Last year a survey by Havens Sexual Assault Referral Centres found that 54% of women think rape victims are sometimes to blame for their attack.

This tendency to blame is understandably couched in self-preservation. We want to believe such things would never happen to us, so we look for what the victim ‘should’ have done differently, particularly with traumatic violent and sexual assaults.

I caught myself doing it last week when I read about someone nearby who had been assaulted in their own home by an intruder.

Immediately I questioned whether they owned an alarm or had previously upset the attacker. Subconsciously, I was partially blaming the victim in order to ease my troubled mind.


Black, white or grey?

Psychologist Ofer Zur asserts that we are right to suspect that the situation isn’t always black and white.

Zur suggests that a murder ‘victim’ who is a rapist, killed in self-defence by the stranger that he was attacking, is entirely to blame.

However, we tend only to think of the worst incidents, where the victim is entirely blameless, such as a child attacked by an adult. But statistics show it is rarely this simple. In the US, 88% of murder victims have an ongoing relationship with their murderer.

Because this is such an emotive subject, it is understandably easier to be politically correct, assigning all the guilt to the perpetrator, than risk upsetting those who have already been hurt. However, we don’t need to blame the victim to investigate the circumstances of the situation.

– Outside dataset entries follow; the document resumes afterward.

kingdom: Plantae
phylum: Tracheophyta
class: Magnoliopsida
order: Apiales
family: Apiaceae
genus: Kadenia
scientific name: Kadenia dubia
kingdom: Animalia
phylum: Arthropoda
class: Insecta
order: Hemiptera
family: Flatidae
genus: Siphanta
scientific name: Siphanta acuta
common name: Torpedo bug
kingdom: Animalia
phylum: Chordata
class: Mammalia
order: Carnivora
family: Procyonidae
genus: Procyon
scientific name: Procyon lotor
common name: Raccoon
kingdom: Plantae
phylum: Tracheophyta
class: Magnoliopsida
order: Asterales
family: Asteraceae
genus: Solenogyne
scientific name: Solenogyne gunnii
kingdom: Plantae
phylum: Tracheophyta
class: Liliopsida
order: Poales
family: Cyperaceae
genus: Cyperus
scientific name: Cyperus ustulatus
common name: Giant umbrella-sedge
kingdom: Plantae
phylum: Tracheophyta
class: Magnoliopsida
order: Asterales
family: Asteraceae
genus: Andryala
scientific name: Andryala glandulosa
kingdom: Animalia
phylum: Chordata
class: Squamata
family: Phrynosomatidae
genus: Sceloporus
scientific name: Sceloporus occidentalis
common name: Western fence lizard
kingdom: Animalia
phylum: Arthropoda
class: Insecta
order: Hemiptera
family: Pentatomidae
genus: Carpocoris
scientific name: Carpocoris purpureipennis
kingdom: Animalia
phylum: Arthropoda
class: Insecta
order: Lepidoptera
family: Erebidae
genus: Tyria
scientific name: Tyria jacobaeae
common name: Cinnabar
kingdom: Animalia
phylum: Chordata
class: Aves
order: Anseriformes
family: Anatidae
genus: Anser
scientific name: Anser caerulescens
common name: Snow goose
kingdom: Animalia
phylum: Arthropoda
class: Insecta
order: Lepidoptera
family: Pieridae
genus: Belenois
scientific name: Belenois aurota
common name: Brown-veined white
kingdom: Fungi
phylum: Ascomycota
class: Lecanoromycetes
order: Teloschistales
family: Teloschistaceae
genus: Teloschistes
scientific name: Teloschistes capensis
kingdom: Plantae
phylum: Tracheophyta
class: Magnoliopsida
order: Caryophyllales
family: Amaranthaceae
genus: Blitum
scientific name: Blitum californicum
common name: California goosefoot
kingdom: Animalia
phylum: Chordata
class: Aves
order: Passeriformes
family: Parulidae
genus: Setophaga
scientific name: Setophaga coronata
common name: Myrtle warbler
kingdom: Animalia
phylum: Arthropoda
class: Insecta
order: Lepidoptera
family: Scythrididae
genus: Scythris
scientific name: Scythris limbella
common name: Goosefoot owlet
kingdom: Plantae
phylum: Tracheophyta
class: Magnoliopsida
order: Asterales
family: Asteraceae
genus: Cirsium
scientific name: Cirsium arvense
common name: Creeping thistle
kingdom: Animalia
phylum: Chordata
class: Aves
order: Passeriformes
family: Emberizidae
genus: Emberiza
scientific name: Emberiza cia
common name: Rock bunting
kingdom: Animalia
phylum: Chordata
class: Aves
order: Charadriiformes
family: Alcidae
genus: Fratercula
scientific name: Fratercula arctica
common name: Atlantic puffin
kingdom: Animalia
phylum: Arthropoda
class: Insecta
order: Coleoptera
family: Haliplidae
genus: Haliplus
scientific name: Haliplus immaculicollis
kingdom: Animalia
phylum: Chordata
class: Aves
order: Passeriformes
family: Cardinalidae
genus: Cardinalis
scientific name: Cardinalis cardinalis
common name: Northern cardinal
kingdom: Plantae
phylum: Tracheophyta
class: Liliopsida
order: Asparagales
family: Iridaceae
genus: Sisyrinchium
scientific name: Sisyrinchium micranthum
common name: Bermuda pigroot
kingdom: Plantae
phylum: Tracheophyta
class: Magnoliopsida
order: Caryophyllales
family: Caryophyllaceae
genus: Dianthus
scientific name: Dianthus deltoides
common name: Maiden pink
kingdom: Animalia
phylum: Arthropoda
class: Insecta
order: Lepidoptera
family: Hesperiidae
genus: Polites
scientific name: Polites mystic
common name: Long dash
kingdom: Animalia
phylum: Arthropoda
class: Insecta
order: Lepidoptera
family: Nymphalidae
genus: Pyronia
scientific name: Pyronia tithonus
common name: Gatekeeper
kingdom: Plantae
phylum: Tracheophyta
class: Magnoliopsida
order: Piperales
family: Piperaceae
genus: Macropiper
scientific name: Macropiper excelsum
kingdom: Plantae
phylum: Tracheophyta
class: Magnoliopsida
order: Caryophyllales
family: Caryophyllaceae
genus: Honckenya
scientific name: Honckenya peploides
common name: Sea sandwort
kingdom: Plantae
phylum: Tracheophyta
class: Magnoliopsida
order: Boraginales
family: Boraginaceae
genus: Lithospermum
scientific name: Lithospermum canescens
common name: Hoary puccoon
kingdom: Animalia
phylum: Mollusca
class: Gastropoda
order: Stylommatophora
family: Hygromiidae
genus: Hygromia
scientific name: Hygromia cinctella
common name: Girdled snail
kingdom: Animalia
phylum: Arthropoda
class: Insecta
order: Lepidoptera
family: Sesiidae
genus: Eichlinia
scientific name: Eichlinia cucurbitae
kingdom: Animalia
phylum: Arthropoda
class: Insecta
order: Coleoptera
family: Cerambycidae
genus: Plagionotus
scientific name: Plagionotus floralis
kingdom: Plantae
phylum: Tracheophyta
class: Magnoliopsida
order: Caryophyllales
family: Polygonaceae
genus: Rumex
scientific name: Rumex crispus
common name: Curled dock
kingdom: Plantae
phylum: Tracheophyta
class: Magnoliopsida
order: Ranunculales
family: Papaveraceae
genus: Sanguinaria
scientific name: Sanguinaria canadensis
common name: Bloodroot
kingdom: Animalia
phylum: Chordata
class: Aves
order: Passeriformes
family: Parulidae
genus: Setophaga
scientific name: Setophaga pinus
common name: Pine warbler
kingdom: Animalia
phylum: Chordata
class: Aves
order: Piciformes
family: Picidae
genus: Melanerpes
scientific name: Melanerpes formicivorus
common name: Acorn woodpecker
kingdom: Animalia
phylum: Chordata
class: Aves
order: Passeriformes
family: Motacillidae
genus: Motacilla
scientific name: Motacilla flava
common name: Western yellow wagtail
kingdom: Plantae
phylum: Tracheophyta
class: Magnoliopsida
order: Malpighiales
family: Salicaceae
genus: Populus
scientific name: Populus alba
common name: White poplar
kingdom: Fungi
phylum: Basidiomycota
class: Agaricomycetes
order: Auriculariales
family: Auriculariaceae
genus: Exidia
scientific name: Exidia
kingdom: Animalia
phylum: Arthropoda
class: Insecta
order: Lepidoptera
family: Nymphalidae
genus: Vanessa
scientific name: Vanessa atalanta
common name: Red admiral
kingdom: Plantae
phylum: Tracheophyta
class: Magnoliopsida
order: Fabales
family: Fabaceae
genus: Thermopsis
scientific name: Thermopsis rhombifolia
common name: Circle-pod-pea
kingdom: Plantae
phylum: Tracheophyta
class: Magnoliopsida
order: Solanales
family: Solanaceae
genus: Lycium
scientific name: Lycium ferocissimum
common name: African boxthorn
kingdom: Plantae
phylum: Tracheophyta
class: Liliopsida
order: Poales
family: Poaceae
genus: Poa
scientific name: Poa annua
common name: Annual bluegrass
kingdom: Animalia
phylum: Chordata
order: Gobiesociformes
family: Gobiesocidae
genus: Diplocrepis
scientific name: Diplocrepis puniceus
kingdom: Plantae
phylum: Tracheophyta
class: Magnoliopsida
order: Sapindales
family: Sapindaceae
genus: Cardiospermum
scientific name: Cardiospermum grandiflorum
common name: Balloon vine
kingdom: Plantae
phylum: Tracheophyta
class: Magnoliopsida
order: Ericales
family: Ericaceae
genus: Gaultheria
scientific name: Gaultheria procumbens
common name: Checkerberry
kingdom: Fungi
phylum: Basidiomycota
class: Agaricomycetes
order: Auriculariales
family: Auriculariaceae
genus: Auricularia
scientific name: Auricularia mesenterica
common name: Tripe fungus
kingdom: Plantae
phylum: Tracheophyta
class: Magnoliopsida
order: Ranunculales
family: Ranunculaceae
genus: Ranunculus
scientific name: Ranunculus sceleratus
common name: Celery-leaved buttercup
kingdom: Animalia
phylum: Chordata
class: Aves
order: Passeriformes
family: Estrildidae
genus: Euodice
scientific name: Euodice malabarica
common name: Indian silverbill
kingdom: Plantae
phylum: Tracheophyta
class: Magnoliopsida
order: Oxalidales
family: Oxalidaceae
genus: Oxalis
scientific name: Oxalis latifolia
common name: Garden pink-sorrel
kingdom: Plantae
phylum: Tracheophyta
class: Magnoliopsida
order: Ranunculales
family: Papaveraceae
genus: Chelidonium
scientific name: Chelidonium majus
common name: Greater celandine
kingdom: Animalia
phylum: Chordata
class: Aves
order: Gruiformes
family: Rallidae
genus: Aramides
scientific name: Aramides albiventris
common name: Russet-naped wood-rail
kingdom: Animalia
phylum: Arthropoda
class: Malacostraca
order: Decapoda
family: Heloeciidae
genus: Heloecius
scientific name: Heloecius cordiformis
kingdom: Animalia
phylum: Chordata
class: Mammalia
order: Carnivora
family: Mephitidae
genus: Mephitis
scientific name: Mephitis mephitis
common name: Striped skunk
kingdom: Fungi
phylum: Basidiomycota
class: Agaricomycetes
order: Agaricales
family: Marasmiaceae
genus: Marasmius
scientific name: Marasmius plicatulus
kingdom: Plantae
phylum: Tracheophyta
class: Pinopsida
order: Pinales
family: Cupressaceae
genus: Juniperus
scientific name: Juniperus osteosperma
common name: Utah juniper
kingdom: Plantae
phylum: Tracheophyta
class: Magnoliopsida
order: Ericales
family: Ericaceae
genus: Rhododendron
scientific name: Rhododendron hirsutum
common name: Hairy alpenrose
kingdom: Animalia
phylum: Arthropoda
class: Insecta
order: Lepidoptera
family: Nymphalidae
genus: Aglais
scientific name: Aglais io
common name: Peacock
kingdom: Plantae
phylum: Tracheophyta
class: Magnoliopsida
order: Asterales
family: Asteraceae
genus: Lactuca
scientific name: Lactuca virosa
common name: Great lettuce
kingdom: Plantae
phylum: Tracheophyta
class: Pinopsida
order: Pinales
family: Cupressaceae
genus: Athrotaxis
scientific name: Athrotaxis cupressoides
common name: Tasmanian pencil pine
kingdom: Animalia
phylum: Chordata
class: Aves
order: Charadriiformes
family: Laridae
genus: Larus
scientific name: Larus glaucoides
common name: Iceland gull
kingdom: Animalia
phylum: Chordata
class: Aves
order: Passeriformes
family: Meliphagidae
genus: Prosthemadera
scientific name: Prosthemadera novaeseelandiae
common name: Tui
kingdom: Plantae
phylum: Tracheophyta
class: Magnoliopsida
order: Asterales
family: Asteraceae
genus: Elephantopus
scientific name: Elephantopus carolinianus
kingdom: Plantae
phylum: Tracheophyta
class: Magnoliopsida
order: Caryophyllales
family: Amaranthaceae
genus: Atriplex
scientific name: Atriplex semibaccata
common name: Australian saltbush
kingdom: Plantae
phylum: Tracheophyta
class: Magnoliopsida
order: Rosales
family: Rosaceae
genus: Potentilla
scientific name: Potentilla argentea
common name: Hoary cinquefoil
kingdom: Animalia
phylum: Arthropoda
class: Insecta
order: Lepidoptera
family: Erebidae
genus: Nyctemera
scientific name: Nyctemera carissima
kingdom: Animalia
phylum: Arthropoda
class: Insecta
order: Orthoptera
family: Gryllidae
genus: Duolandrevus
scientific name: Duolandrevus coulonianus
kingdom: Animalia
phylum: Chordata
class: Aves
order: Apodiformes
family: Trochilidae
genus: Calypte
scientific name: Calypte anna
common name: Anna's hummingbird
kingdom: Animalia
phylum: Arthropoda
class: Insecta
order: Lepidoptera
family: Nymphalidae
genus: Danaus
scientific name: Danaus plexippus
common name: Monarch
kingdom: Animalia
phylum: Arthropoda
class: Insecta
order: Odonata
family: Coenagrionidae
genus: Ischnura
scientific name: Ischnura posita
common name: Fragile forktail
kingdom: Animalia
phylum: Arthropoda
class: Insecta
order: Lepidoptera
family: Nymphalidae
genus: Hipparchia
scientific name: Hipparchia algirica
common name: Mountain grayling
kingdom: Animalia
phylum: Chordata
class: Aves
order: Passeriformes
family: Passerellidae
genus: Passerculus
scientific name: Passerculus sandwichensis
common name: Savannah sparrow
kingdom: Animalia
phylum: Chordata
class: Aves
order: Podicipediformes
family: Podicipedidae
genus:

As Zur says, “Do not blame the victim has been translated into: do not explore the role of the victim.” This is a subtle and important difference. We can never improve the situation if we don’t understand it.


Understand and improve

As a woman, I wholeheartedly agree with the slogan of the ‘Slut walks’ that “No means no, however we dress, wherever we go”. However we act we should be able to stay safe.

But it doesn’t necessarily follow that it’s helpful to act or dress provocatively. Paul writes that, “All things are lawful, but not all things edify.”

Humans are made for relationship, and as such we are jointly responsible for the culture in which we live. Whilst everyone is responsible for his or her own actions, we also have the responsibility to help each other not to fall. If we want men to see women as fellow humans and not sex objects, let’s not act as if we are the latter.

In order to change society for the better, and mitigate further violence towards women, we must not be afraid to examine the wider context in which it occurs. But first let us look inside ourselves and, as Gandhi famously said, “Be the change you wish to see in the world.”